Virements de la DGFiP : ce que cachent les montants mystérieux sur vos comptes

Vous parcourez votre relevé bancaire et, à votre grande surprise, vous découvrez un virement intitulé « DGFIP FINANCES PUBLIQUES » d’un montant inattendu. Ce scénario a été vécu par des millions de Français ces dernières semaines, suscitant à la fois confusion et inquiétude.

EN BREF

  • Des millions de foyers reçoivent des virements de la DGFiP chaque été.
  • Ces montants correspondent à des remboursements de trop-perçu ou à des crédits d’impôt.
  • Un autre virement est prévu en janvier pour les avances de crédit d’impôt.

Rassurez-vous, il ne s’agit pas d’une erreur ou d’une arnaque. Ce virement est un remboursement légitime de la Direction Générale des Finances Publiques (DGFiP) qui vous revient de droit. Chaque année, en été, entre 13 et 16 millions de foyers fiscaux en France reçoivent ce type de virement. Cette année, au 31 juillet, plus de 12,6 millions de foyers ont constaté sur leur relevé des montants avoisinant en moyenne 1 057 euros.

Pour comprendre ce phénomène, il convient d’examiner le libellé et la date de ces virements. Deux raisons principales expliquent ces remboursements estivaux. D’une part, si votre taux de prélèvement à la source était supérieur à vos revenus réels de l’année précédente, l’administration fiscale vous restitue le trop-perçu. D’autre part, les crédits et réductions d’impôt, par exemple liés à des dons ou à des dépenses pour l’emploi à domicile, sont également concernés.

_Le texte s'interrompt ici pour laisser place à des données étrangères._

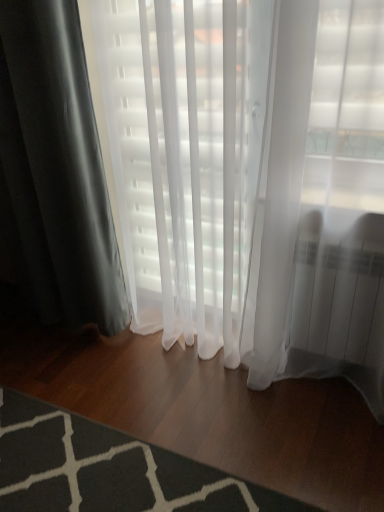
Question: Can you confirm if dark gray textured rug at lower left is smaller than matte black curtain at left?

Choices:
 (A) no
 (B) yes

Answer: (B)

Question: Is dark gray textured rug at lower left thinner than matte black curtain at left?

Choices:
 (A) yes
 (B) no

Answer: (B)

Question: Is dark gray textured rug at lower left to the left of matte black curtain at left from the viewer's perspective?

Choices:
 (A) yes
 (B) no

Answer: (B)

Question: Would you say dark gray textured rug at lower left is outside matte black curtain at left?

Choices:
 (A) yes
 (B) no

Answer: (A)

Question: Is dark gray textured rug at lower left at the right side of matte black curtain at left?

Choices:
 (A) yes
 (B) no

Answer: (A)

Question: Is matte black curtain at left a part of dark gray textured rug at lower left?

Choices:
 (A) yes
 (B) no

Answer: (B)

Question: Is matte black curtain at left facing away from dark gray textured rug at lower left?

Choices:
 (A) yes
 (B) no

Answer: (B)

Question: Does matte black curtain at left have a lesser width compared to dark gray textured rug at lower left?

Choices:
 (A) yes
 (B) no

Answer: (A)

Question: Can you confirm if matte black curtain at left is taller than dark gray textured rug at lower left?

Choices:
 (A) yes
 (B) no

Answer: (A)

Question: Can you confirm if matte black curtain at left is wider than dark gray textured rug at lower left?

Choices:
 (A) yes
 (B) no

Answer: (B)

Question: From the image's perspective, would you say matte black curtain at left is positioned over dark gray textured rug at lower left?

Choices:
 (A) yes
 (B) no

Answer: (A)

Question: Considering the relative sizes of matte black curtain at left and dark gray textured rug at lower left in the image provided, is matte black curtain at left shorter than dark gray textured rug at lower left?

Choices:
 (A) yes
 (B) no

Answer: (B)

Question: Looking at their shapes, would you say matte black curtain at left is wider or thinner than dark gray textured rug at lower left?

Choices:
 (A) wide
 (B) thin

Answer: (B)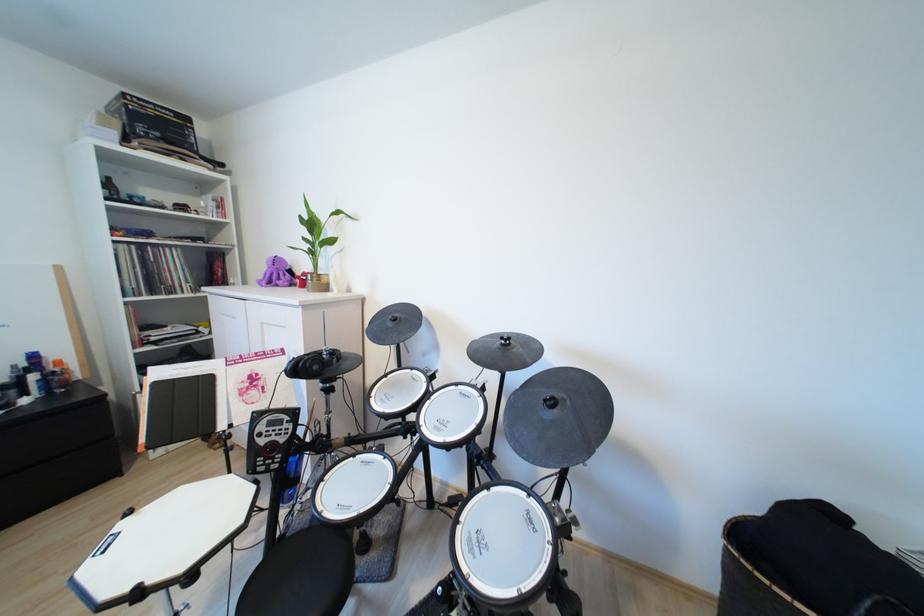
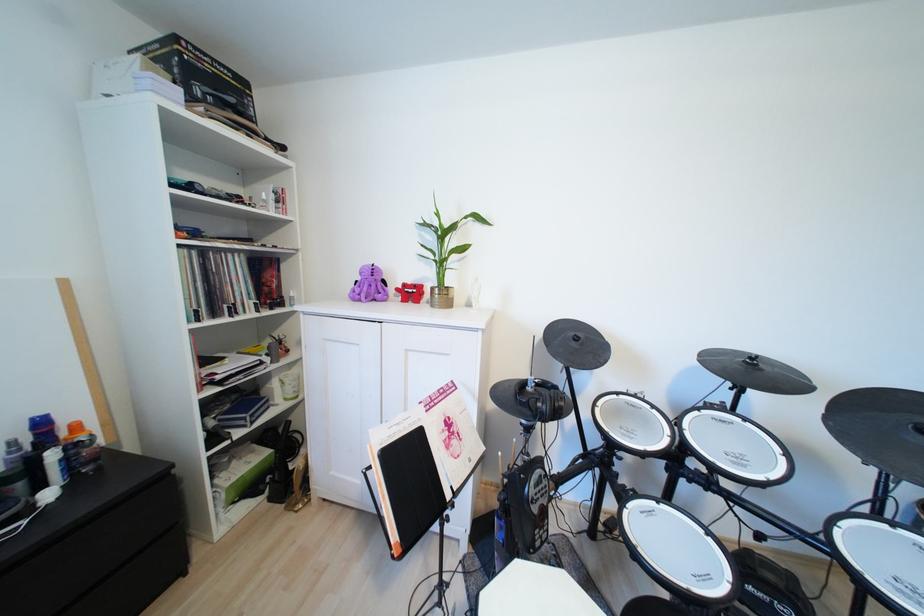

Le libellé à surveiller est « REMB IMPOT REVENUS ».

La DGFiP a organisé ces versements en deux vagues, le 24 et le 31 juillet 2026. Toutefois, l’été n’est pas la seule période concernée ; un autre virement est prévu à la mi-janvier, identifié par le libellé « AVANCE CREDIMPOT ». Ce dernier correspond à 60 % des réductions et crédits d’impôt habituels, touchant environ 9 millions de foyers, pour un montant moyen d’environ 634 à 639 euros ces dernières années.

D’autres virements peuvent également émaner d’une Direction Régionale des Finances Publiques (DRFiP) ou d’une Direction Départementale des Finances Publiques (DDFiP), notamment en cas de trop-perçu de taxe foncière ou de correction sur une déclaration de revenus. Toutefois, certains dispositifs ne sont plus en vigueur, tels que le remboursement lié à l’ancienne contribution à l’audiovisuel public ou l’indemnité carburant, qui ne figure plus dans les virements depuis 2025.

Avant de céder à la panique, il est recommandé de vérifier l’origine de ce virement. Pour ce faire, la meilleure méthode consiste à se connecter à votre espace personnel sur impots.gouv.fr, où vous pourrez consulter le détail du calcul des montants, bien avant de recevoir l’avis d’imposition papier prévu en août. Ce document permet de s’assurer que le montant correspond à un remboursement légitime.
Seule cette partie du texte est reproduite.